Tarih ve şehitler affetmez...
Rum tarafında, genelde %45 Rum ve Rum gençleri arasında (18-35 yaşlarında) olanların %65’i -Rum istatistiklerine göre- Türklerle bir arada yaşamak istememektedirler. Rum gençlerinin %60’ı, EOKA yanlısı bir tutum içindedir. Rum halkının %99.5’i, Garanti Anlaşmasına hayır demektedir ve bir o kadarı da AB normlarından Türkler lehine derogasyonu asla kabul etmeyeceklerini söylemektedirler; partilerin çoğu dönüşümlü başkanlık safsatasını da kabul etmemektedirler. Rum liderliği hâlâ, Kıbrıs meselesinin 1974’de başlayan ve Türk işgalinden kaynaklanan bir mesele olduğunu söyleyebilmektedir.

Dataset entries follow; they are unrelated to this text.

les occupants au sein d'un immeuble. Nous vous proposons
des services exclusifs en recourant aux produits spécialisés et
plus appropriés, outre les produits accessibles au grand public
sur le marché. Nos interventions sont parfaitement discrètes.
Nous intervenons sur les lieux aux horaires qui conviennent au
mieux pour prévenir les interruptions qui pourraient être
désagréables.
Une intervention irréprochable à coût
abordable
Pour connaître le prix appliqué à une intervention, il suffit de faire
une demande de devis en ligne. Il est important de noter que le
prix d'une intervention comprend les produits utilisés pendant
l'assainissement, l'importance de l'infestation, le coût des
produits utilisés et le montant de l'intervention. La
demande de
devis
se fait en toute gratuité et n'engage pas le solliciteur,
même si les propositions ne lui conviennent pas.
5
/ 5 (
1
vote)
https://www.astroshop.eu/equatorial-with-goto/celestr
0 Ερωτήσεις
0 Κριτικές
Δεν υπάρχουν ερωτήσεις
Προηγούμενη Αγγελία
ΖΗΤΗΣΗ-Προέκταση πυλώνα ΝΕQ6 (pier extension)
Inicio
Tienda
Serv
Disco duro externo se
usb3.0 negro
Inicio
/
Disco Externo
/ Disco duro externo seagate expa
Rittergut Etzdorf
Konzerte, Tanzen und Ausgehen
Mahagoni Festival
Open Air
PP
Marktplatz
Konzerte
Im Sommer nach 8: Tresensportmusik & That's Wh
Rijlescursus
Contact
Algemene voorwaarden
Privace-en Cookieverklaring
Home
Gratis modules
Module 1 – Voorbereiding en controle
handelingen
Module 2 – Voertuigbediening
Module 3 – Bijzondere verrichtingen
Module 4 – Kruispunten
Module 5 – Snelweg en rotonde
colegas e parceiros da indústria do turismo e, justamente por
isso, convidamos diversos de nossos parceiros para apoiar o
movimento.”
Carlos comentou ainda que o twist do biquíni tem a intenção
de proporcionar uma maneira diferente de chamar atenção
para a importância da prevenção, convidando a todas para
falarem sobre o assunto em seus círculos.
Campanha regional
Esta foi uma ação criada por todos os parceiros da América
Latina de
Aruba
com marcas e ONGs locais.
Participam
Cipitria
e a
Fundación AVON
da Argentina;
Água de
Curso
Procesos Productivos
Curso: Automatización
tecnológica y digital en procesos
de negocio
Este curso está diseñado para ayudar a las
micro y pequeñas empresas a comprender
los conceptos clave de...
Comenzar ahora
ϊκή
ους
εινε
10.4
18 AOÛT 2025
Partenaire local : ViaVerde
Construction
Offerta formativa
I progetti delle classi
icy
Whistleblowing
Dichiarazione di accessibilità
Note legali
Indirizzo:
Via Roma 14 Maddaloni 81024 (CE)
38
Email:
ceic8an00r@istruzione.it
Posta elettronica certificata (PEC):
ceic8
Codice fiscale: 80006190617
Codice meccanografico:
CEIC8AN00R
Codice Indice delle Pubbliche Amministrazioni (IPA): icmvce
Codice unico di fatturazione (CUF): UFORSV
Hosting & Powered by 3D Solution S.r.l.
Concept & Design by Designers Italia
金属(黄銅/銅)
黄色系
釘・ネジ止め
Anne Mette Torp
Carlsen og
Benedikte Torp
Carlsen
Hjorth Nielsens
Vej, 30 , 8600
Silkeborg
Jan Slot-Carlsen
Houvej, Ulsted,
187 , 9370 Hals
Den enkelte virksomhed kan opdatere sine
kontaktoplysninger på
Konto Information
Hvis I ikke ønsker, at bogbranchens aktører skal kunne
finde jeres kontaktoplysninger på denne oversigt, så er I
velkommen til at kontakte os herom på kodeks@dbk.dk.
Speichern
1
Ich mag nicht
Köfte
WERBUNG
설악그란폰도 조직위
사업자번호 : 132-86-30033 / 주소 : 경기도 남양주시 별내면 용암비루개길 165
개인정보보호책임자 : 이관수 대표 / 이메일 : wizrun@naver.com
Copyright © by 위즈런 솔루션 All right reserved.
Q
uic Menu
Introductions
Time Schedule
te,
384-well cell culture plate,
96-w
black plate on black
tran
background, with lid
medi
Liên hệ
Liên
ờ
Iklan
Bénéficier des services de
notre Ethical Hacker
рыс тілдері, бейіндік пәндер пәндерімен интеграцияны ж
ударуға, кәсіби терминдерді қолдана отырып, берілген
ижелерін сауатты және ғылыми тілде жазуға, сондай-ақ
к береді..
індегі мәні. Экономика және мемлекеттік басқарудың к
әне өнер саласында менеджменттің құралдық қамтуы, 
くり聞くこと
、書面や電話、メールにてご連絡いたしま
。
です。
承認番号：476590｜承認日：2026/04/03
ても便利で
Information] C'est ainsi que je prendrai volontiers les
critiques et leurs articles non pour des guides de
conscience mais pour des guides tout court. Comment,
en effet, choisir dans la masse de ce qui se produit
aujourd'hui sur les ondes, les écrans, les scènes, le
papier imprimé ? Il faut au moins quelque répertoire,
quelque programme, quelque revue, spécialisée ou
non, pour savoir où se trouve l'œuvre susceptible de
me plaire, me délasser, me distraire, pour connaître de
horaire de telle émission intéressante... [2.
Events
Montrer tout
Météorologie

Bütün bunlara rağmen, dünyanın baskısı ile ve Türk tarafının daha da vermek zorunda kalacağı tavizler sonunda 1960 benzeri kâğıt üzerinde bir anlaşma yapıldığı takdirde, böyle bir anlaşmanın ömrü kaç yıl olacak sorusunu sormak ve geçici bir uzlaşma değil, kalıcı bir uzlaşma istemek bu halkın hakkı değil midir?
O halde halkımız Sn. Talat’ın dünleri inkâr edip, dünyayı vaat eden siyasetinin bizi olsa olsa geçici bir uzlaşmaya götüreceğini ve bunun kısa vadede Rum’a teslimiyete dönüşebileceğini bilmelidir. Barış, gerçeklerin kabulü ile mümkündür. Bu gerçekler TBMM’de ve KKTC’nin Meclisinde kayda geçmiştir; Türkiye’den gelen temsilciler tarafından (Sn. Başbakan Erdoğan dahil) tekrarlanmaktadır. Eroğlu ve ekibinin varmak istediği sonuç işte bu kalıcı barıştır. Devlete, egemenliğimize, halkımızın kendi kaderini tayin hakkına sahip çıkarak kalıcı bir barış. Bu kararlılık gerektirir. Kan ve can ile elde edilip 27 yıldır yaşatılmış olan devletimize sahip çıkmakla olur. İki devlet arasında barış ve federasyon veya ortaklık mümkündür. Federasyon yapacağız diye halkımızı, Rum çoğunluğunun boyunduruğu altına sokmak hakkı, kimsede yoktur. Kıbrıs’ı Girit’e döndürmek isteyen Rum-Yunan ikilisine boyun eğenleri tarih de şehitlerimiz de affetmeyecektir.